Press release from the Office of Tennessee Gov. Bill Haslam; Sept. 23, 2013:

DICKSON – Tennessee Gov. Bill Haslam today announced a $693,961 workforce development equipment grant for the Tennessee College of Applied Technology (TCAT) – Dickson and its new Clarksville expansion site.

The governor proposed and the General Assembly approved $16.5 million in this year’s budget for equipment and technology related to workforce development programs at Tennessee colleges of applied technology and community colleges, part of Haslam’s “Drive to 55” effort to increase the number of Tennesseans with post-secondary credentials.

These strategic investments resulted from the governor meeting with businesses and education officials across the state last fall to better understand workforce development needs. One of the most common themes he heard was the lack of capacity and equipment at Tennessee colleges of applied technology and community colleges to meet job demand, so these grants are aimed at addressing those gaps.

“Currently only 32 percent of Tennesseans have certificates or degrees beyond high school, and studies show that by 2025, that number must be 55 percent to meet workforce demands,” Haslam said. “We must have qualified Tennesseans to fill those positions, and these grants are going to have an immediate impact because these programs have high placement rates in fields that are looking to fill jobs now.”

The majority of the grant, $534,170, will go to both the Dickson and Clarksville locations to address the critical need for equipment in the Industrial Maintenance & Electricity Technology, Mechatronics, and Machine Tool Technology programs.

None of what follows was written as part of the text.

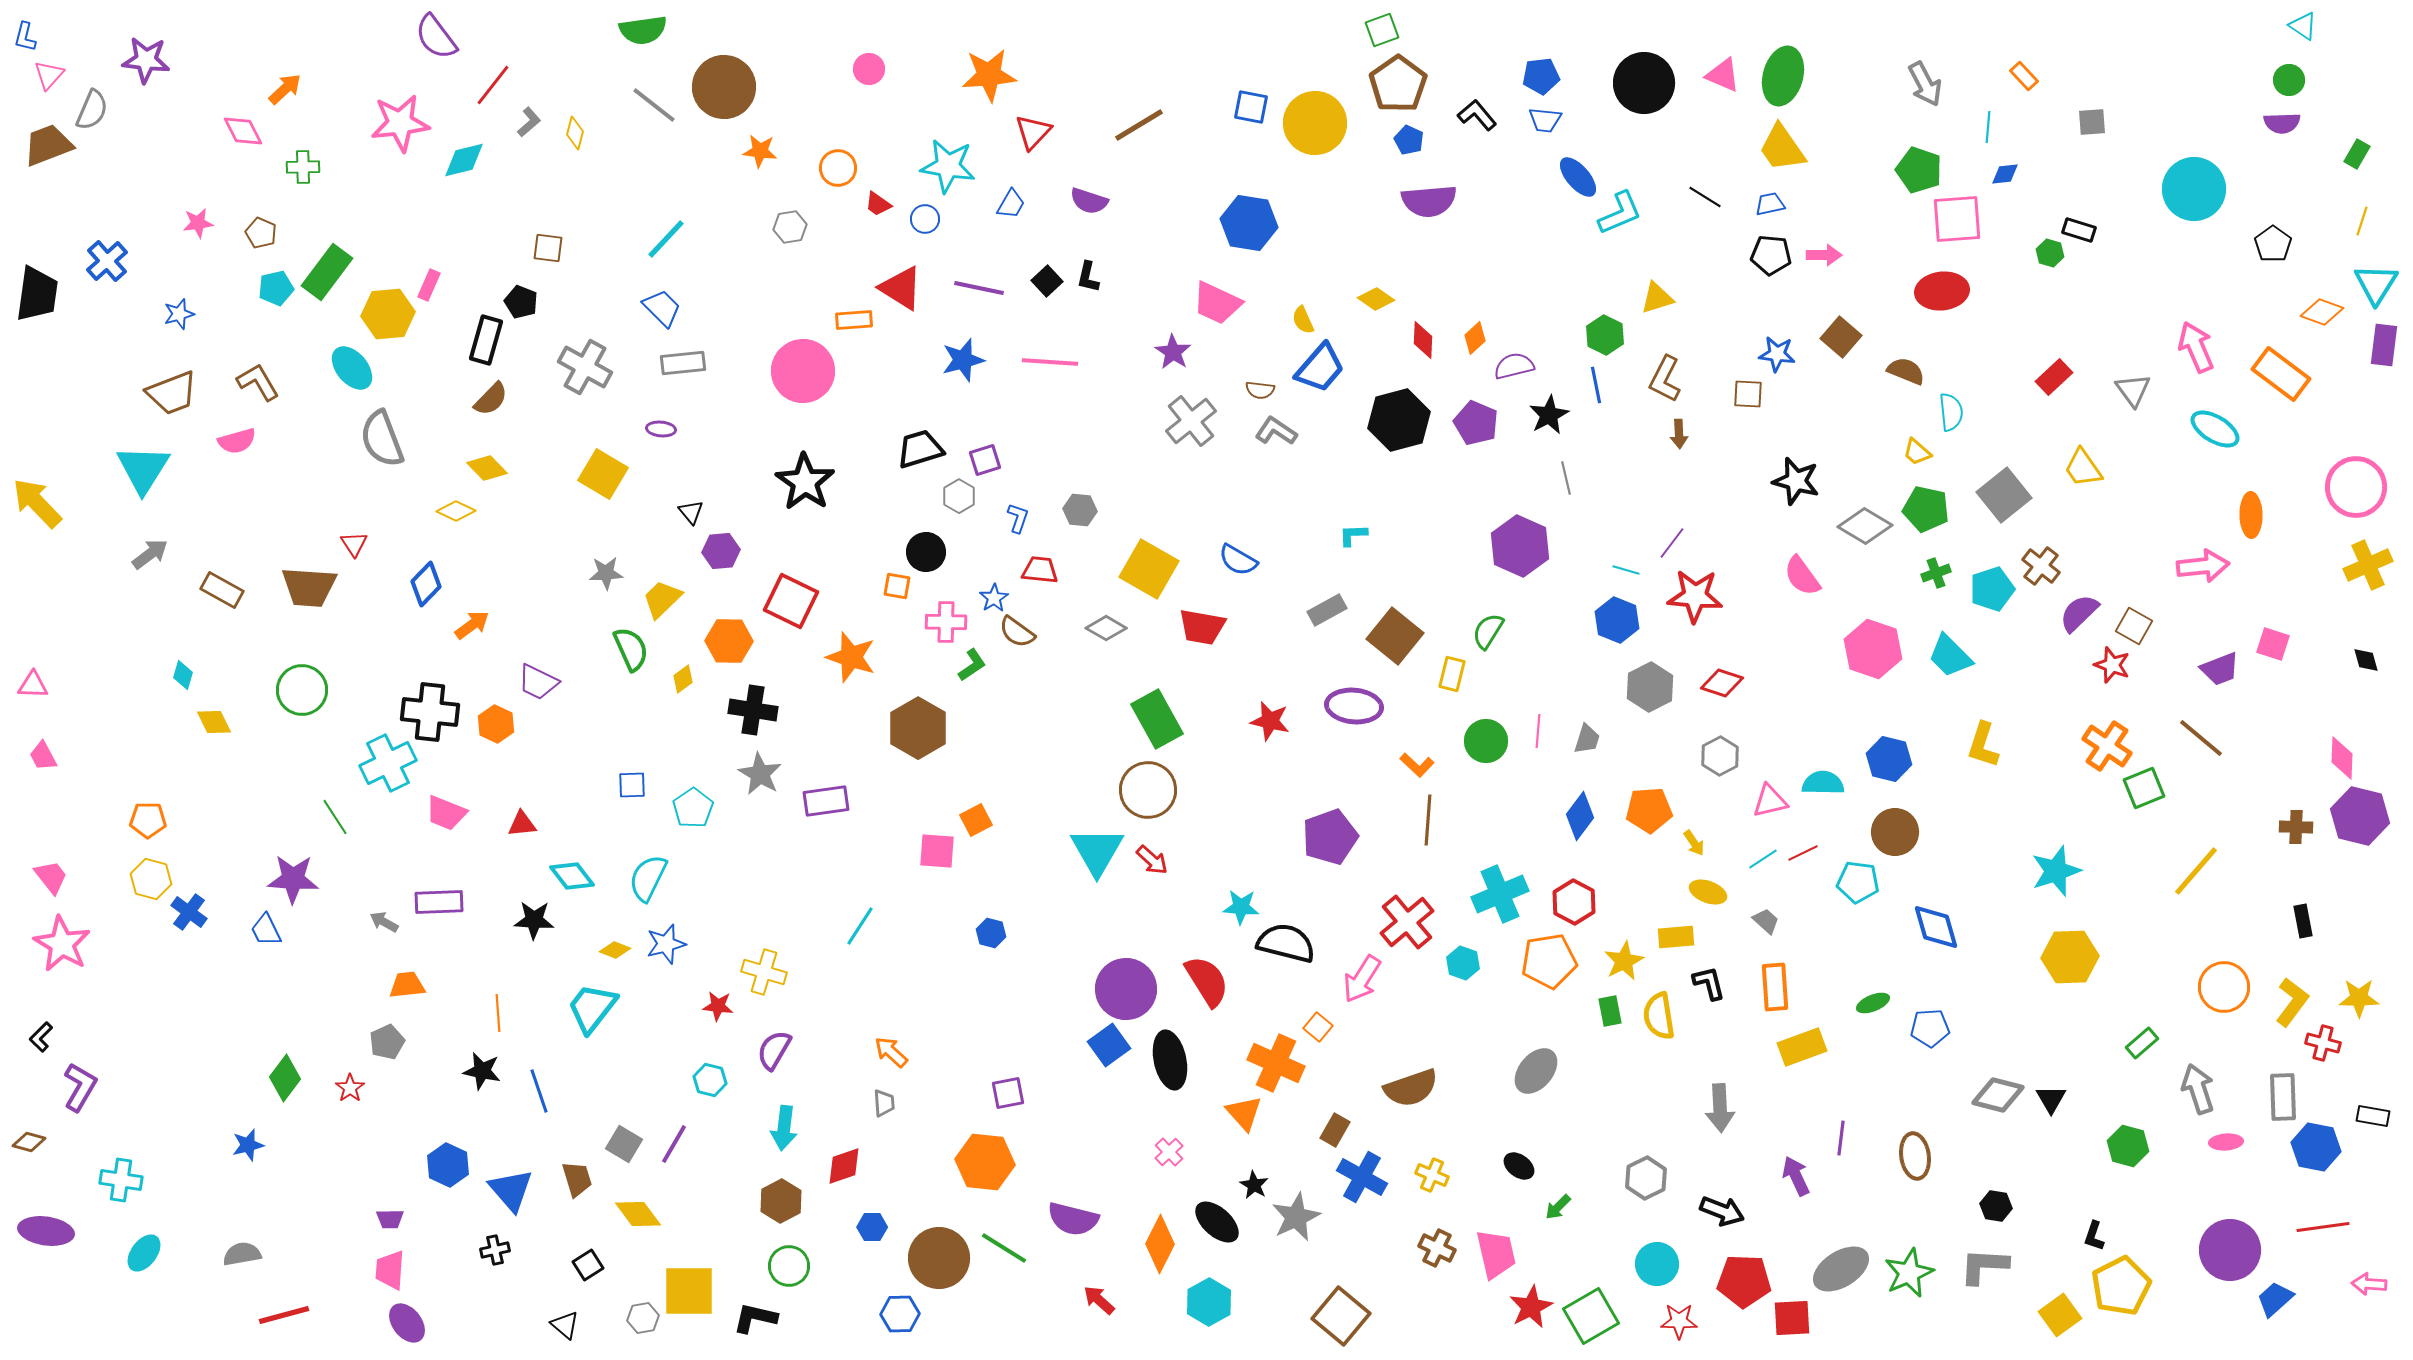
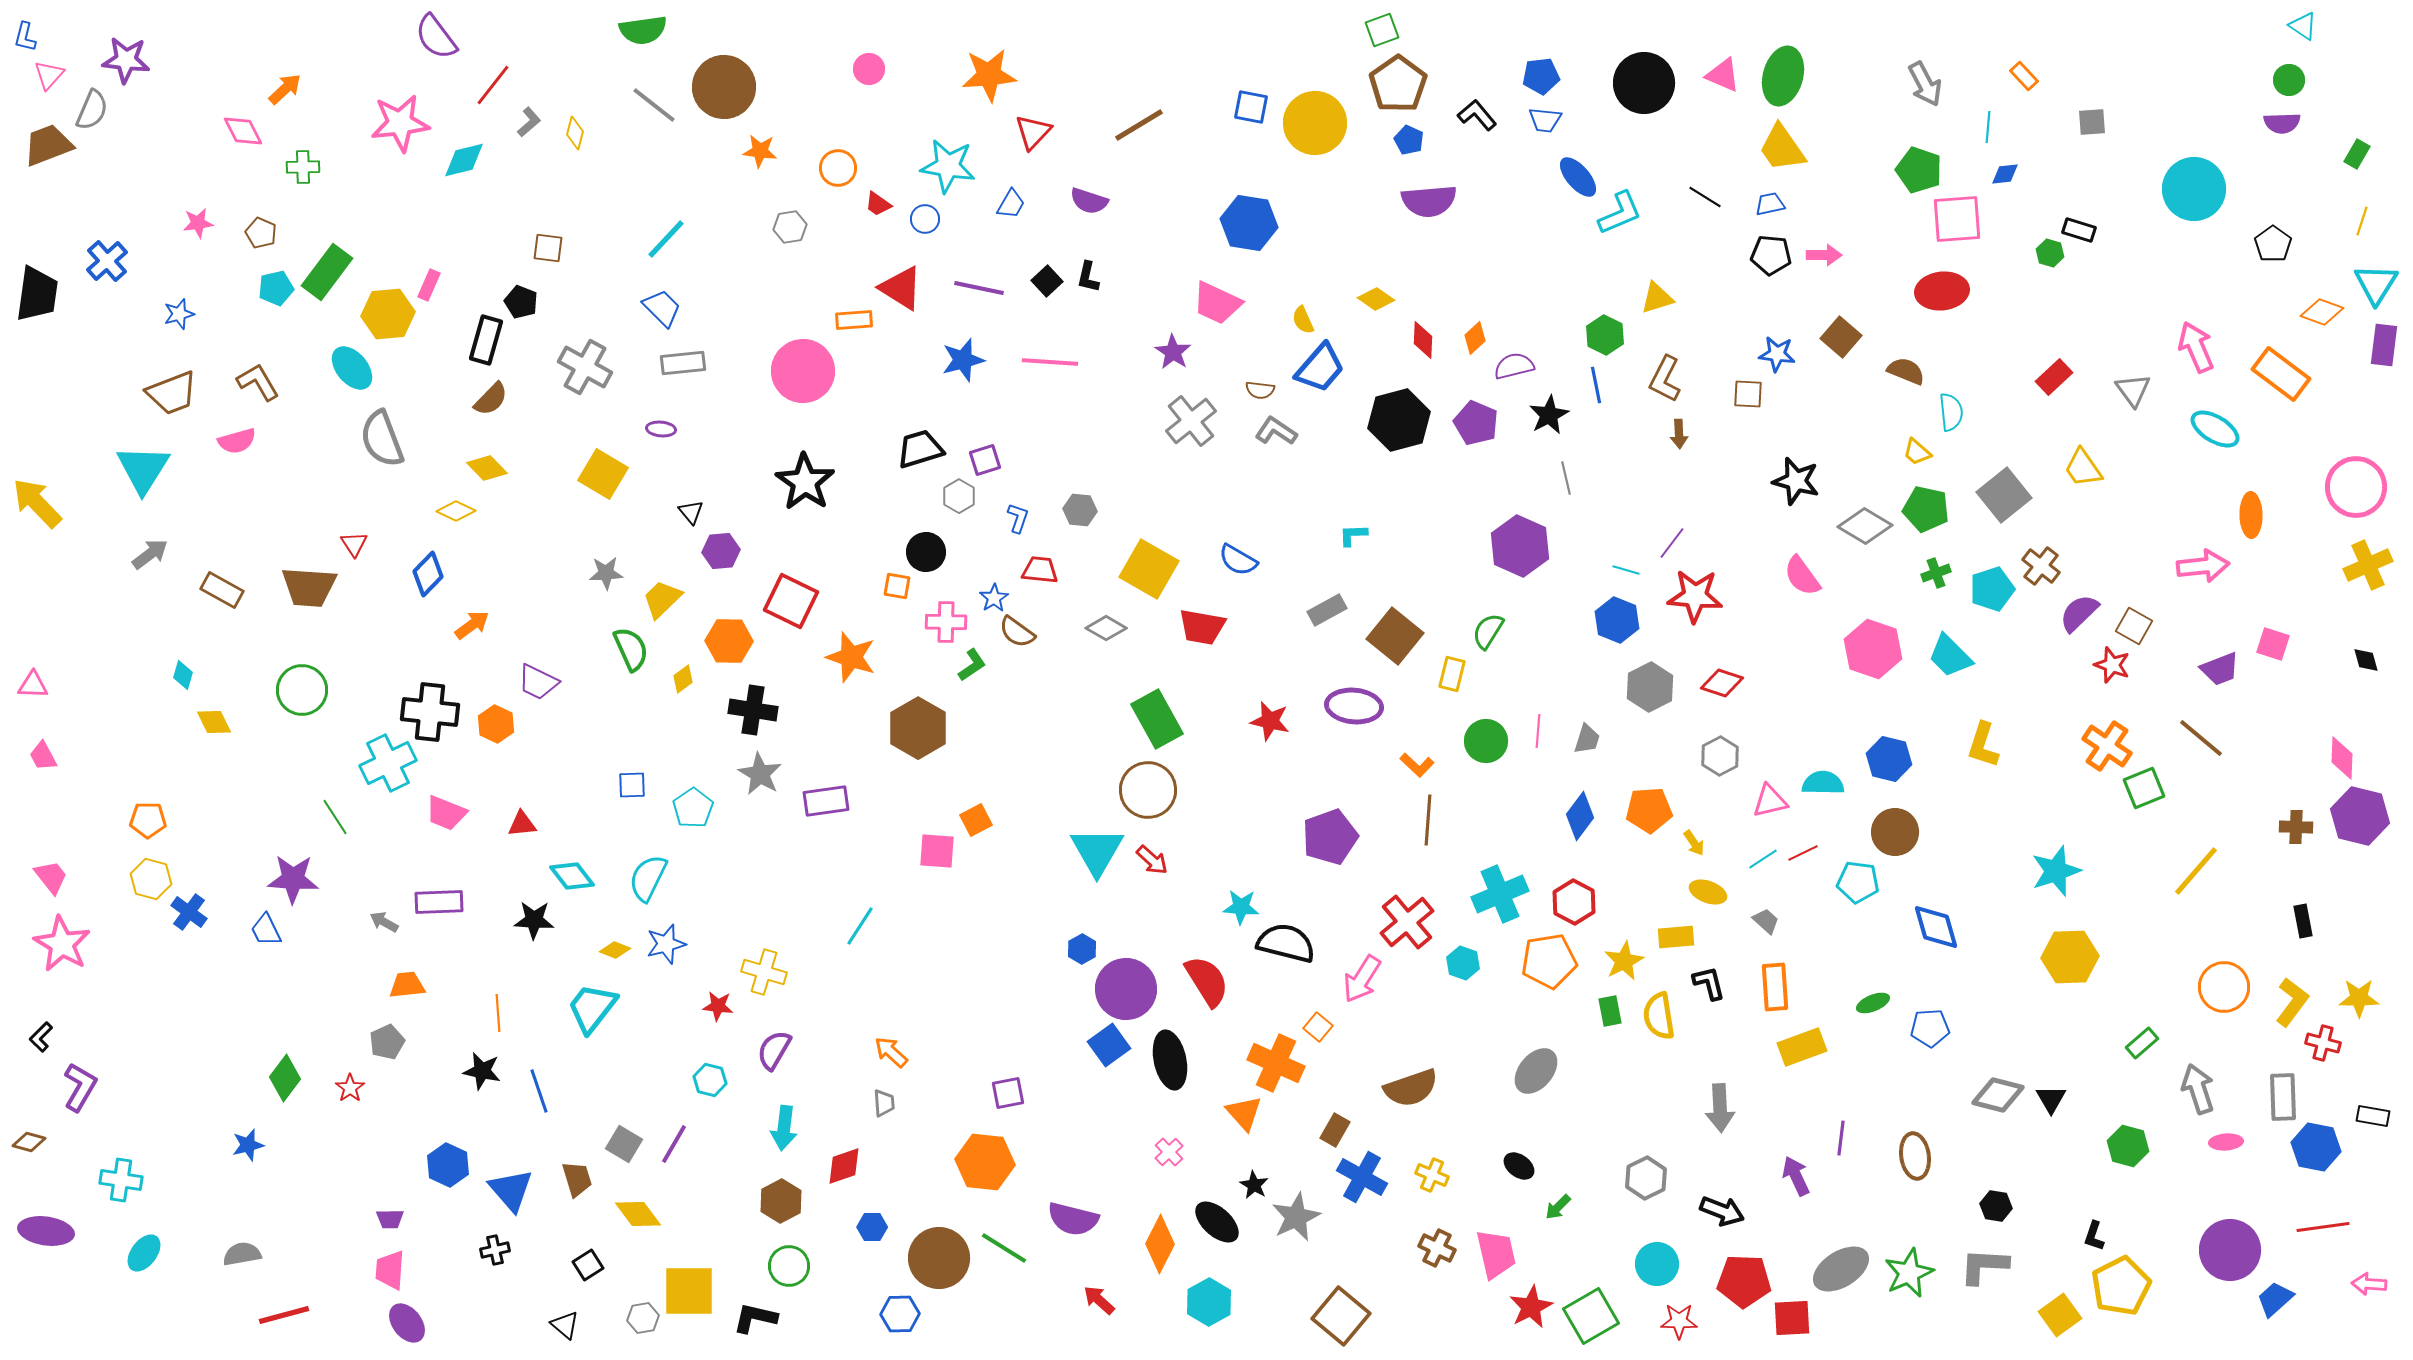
purple star at (146, 60): moved 20 px left
blue diamond at (426, 584): moved 2 px right, 10 px up
blue hexagon at (991, 933): moved 91 px right, 16 px down; rotated 16 degrees clockwise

The grant will allow the TCAT-Dickson to purchase training equipment for mechanical systems, electronics, industrial motor controls, hydraulics, pneumatics and wiring. Graduation from any one of these three programs prepares students for the workforce and provides up to 30 credit hours to transfer into a community college toward an Applied Associate Degree in General Technology.

The remaining $159,791 is for the TCAT-Dickson expansion site in Clarksville and equipping the school’s new welding/pipefitting and millwright programs to meet national accreditation standards. Completion of these programs provides a direct entry to the workforce and the ability to transfer 30 credit hours toward an applied associate degree. The equipment will help qualify program graduates in several different high-skill occupations.